(Data for the task Opens)

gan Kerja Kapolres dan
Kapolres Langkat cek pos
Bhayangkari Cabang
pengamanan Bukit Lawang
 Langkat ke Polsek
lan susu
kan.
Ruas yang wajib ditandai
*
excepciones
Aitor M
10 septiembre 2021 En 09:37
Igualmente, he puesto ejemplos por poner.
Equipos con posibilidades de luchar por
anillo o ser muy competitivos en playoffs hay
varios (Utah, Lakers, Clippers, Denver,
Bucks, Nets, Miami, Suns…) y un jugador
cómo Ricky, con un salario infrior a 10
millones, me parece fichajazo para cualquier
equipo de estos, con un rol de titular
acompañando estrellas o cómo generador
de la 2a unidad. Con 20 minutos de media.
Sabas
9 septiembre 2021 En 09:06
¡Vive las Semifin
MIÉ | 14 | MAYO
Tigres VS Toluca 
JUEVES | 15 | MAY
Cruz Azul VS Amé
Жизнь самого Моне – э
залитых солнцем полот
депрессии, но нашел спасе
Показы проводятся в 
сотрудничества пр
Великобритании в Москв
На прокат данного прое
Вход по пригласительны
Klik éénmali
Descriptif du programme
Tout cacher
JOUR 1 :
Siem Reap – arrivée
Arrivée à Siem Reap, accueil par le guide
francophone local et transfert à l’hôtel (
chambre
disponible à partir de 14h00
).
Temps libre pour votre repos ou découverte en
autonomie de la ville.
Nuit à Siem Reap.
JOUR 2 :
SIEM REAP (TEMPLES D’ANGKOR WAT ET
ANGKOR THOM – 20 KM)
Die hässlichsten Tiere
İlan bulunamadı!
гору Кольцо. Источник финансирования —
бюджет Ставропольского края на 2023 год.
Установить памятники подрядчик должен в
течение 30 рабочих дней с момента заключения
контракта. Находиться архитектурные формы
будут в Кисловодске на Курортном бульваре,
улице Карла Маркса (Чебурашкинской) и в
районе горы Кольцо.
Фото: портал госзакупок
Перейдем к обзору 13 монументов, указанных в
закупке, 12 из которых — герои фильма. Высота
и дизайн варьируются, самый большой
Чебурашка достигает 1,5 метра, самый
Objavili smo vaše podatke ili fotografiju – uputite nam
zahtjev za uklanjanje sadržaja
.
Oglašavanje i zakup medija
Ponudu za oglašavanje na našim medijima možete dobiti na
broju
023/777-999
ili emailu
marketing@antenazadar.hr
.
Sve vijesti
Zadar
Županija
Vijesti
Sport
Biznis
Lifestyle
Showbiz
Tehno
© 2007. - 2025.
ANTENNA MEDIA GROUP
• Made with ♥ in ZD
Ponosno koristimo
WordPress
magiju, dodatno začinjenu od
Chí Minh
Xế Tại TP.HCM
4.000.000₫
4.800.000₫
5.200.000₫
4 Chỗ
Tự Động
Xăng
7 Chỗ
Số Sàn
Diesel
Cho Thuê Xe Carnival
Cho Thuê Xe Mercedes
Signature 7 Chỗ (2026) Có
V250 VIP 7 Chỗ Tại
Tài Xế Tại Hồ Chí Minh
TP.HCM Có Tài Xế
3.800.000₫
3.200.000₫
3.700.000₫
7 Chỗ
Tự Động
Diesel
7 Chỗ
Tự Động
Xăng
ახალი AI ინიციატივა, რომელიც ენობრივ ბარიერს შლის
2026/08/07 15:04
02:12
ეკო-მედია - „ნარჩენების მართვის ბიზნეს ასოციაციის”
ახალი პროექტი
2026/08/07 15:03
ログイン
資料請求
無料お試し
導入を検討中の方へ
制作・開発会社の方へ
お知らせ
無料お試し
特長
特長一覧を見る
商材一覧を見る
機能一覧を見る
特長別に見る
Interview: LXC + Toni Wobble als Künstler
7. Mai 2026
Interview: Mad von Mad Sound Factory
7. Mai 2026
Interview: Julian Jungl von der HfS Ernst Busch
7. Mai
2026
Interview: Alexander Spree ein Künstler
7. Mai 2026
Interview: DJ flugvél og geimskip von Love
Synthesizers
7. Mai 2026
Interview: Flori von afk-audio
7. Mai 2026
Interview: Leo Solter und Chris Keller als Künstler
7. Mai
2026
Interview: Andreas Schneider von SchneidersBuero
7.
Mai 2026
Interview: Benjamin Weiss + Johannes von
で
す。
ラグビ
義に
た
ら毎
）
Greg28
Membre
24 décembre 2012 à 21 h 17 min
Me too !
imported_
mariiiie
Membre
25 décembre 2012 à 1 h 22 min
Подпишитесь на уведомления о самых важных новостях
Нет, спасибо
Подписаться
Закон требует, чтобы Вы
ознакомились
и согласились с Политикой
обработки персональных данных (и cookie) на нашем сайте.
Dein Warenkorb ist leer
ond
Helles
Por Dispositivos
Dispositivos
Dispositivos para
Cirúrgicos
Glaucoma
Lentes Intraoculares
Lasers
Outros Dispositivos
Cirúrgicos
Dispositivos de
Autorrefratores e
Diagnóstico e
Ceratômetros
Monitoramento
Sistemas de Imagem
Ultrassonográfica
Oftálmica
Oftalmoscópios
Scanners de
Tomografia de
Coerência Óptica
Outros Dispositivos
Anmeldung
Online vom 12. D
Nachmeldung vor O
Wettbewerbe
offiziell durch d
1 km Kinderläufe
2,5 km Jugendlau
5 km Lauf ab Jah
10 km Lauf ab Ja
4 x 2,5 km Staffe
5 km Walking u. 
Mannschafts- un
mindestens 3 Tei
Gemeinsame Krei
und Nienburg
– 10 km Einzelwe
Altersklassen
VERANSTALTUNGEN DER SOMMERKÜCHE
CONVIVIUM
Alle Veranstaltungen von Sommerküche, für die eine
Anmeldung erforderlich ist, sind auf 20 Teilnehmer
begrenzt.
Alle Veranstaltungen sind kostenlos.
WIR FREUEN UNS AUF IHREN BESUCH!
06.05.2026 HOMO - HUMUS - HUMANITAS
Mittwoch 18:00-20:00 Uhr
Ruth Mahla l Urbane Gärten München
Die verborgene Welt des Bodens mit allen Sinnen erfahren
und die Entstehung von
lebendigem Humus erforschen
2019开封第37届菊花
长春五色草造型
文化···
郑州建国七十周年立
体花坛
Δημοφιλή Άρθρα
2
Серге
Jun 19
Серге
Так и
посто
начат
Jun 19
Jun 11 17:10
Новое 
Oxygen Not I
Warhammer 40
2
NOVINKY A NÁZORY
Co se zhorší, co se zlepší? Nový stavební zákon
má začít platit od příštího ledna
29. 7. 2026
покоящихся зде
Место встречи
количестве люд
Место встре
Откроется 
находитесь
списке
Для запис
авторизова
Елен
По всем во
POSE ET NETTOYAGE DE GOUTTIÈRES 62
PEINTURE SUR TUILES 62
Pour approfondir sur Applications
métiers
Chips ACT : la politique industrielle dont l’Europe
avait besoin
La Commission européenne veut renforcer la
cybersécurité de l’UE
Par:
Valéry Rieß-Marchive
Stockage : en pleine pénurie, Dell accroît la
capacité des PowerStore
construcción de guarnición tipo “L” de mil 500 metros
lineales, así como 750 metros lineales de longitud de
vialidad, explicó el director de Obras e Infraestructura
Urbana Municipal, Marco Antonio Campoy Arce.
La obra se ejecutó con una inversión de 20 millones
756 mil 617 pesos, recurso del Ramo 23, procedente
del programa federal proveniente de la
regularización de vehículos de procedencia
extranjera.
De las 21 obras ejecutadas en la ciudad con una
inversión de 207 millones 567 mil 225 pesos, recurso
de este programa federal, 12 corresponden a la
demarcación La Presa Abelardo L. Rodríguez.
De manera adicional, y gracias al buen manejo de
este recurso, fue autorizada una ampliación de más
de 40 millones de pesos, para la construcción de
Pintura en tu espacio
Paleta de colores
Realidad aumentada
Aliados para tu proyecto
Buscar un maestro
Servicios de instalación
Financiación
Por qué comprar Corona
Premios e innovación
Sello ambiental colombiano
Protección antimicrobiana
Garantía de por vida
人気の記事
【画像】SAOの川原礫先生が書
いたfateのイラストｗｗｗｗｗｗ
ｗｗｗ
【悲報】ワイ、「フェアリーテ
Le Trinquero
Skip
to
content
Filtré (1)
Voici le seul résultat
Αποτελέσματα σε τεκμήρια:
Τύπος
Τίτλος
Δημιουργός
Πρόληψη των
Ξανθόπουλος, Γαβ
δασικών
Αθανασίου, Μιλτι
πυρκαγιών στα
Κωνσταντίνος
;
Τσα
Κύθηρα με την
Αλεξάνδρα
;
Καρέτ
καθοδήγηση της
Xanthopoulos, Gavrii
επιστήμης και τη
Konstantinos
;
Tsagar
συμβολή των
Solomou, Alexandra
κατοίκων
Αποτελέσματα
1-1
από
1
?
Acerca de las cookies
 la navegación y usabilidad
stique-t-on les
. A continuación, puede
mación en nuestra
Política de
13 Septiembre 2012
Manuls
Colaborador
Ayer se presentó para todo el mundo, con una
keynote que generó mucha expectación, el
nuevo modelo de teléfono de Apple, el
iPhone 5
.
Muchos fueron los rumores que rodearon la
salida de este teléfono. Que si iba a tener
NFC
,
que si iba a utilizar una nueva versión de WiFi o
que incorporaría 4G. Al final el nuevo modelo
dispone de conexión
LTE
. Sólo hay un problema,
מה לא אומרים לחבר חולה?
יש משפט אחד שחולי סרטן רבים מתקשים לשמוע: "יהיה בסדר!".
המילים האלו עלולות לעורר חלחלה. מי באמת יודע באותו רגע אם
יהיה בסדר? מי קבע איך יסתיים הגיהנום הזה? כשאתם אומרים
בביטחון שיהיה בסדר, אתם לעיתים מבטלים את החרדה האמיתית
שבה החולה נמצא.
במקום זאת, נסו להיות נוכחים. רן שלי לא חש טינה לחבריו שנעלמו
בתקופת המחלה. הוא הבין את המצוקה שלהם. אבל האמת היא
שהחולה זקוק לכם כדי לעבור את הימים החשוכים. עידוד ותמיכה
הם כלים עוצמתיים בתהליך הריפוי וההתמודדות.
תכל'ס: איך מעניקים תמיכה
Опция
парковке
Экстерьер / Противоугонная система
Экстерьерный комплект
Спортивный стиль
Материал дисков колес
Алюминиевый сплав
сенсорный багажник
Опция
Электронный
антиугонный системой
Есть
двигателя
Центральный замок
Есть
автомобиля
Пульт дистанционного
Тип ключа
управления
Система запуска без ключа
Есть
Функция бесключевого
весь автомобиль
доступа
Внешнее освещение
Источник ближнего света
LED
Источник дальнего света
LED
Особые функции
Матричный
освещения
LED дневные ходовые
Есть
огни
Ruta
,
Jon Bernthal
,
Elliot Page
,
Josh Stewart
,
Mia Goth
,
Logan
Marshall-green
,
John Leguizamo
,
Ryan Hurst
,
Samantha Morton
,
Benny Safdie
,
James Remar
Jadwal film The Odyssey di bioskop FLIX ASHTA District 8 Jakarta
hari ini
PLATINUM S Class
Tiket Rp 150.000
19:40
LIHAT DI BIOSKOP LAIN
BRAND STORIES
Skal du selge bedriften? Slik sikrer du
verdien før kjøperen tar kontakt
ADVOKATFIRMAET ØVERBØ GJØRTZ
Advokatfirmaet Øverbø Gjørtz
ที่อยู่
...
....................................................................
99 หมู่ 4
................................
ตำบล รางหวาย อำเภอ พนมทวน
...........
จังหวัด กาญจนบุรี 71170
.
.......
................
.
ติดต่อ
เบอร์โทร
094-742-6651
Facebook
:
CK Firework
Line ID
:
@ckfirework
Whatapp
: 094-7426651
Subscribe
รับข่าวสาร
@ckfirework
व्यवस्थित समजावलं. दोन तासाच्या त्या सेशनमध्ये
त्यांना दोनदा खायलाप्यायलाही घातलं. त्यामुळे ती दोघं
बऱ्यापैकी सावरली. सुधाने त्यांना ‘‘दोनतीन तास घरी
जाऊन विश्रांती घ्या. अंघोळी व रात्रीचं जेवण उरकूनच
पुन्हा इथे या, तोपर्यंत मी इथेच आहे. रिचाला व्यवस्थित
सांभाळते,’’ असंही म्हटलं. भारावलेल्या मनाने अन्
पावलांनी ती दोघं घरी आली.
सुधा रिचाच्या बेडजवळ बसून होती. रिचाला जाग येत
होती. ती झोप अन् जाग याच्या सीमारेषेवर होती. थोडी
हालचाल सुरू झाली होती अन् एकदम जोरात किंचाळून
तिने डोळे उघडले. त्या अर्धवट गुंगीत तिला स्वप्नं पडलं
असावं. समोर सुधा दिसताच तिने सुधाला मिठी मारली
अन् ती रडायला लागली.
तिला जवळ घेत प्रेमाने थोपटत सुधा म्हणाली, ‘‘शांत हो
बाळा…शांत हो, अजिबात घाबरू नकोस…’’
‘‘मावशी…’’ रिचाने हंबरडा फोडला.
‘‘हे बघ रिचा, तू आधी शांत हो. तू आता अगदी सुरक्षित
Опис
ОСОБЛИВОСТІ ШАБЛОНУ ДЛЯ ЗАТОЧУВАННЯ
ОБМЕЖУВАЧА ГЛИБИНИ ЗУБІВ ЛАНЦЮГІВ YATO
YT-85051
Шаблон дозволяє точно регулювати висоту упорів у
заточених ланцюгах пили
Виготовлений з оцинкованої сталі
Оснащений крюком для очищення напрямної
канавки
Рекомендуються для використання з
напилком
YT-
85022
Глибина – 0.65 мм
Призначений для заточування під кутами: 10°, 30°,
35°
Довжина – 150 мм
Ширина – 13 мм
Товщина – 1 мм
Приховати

(Data for the task Closes)

Your objective: Copy out each line of the listing that contains the word "teléfono".

Your response:
nuevo modelo de teléfono de Apple, el
salida de este teléfono. Que si iba a tener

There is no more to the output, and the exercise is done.